Had the Harper administration been proactive in reducing carbon outputs in Canada, the oil sands might not have been singled out as a particularly dirty actor on the international stage. “The oil sands need a new kind of social licence by truly integrating the environmental impacts,” McLaughlin said.
Neuman pointed out that other obstacles exist, such as the federal government’s often poor relationship with Aboriginal groups, and the fact that certain bad-news scientific reports—stating that 85% of the oil sands bitumen must remain in the ground to prevent runaway climate change—are now widespread in the conventional media.
The federal NDP and Liberal Parties see the writing on the wall: both agree that carbon pricing has to be put in place at the national level with federal engagement. The NDP advocates cap and trade while the Liberals remain vague. “But details really matter in terms of cost and economic impact,” McLaughlin told the on-line audience.
The problem is that providing details has no political benefit. “Canadians don’t know what the right or wrong approach is,” he said, “But conservatives will criticize whatever they say. So it could lose votes rather than win them.”

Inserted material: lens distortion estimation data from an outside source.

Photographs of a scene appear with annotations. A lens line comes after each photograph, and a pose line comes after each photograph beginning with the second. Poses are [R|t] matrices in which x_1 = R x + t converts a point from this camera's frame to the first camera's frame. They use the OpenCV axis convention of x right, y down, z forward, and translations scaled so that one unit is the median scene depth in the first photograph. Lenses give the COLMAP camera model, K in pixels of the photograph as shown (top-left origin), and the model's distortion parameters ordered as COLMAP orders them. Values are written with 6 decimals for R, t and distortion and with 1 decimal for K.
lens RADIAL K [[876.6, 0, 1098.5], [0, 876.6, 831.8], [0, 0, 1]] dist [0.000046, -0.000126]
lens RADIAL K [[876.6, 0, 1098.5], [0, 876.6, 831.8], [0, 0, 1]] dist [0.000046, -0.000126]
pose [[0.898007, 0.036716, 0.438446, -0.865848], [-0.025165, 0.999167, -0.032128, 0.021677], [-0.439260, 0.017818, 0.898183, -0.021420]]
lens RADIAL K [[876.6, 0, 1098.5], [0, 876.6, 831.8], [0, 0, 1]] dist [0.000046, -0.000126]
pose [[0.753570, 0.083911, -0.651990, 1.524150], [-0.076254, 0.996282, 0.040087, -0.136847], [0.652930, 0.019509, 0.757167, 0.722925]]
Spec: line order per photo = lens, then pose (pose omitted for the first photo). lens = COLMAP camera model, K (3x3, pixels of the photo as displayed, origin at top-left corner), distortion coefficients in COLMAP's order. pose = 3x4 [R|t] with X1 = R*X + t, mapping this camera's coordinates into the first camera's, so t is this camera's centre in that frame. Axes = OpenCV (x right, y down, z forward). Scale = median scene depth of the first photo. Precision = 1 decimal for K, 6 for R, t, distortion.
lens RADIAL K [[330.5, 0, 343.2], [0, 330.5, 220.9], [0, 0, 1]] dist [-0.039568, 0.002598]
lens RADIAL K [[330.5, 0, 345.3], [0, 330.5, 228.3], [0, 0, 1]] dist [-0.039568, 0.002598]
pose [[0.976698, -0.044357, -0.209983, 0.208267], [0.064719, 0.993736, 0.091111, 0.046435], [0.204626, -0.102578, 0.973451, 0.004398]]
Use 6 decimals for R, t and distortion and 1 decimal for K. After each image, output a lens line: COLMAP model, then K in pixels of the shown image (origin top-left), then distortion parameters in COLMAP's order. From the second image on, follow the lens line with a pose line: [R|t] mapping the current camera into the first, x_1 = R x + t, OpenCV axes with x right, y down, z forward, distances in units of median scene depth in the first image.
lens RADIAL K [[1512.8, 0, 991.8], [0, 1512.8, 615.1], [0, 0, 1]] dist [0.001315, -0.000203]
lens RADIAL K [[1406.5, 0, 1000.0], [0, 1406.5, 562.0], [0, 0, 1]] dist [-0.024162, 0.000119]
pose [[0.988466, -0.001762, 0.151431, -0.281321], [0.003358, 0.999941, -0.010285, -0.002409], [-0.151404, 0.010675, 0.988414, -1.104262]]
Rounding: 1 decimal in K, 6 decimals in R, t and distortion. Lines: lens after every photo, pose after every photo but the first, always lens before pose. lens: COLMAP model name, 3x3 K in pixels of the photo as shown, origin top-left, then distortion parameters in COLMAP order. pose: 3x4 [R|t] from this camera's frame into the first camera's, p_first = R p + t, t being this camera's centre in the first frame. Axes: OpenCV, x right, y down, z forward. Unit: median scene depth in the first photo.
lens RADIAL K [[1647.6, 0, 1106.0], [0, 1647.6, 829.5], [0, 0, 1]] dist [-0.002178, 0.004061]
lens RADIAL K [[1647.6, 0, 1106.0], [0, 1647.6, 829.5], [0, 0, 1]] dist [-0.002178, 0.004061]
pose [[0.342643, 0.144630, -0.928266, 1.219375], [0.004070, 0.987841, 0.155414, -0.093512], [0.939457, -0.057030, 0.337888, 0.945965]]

In the question period, a webinar participant asked how climate change could be made a key election issue. McLaughlin suggested working locally to get candidates’ positions on the record and to simply keep raising the issue. Nationally, original research by advocacy groups gets media attention.
McLaughlin noted that the upcoming UN climate talks in Paris could be a hook for meetings that include party representatives. Neuman suggested framing the policy solutions in terms of concrete actions that have happened elsewhere, and putting these in front of the candidates for response.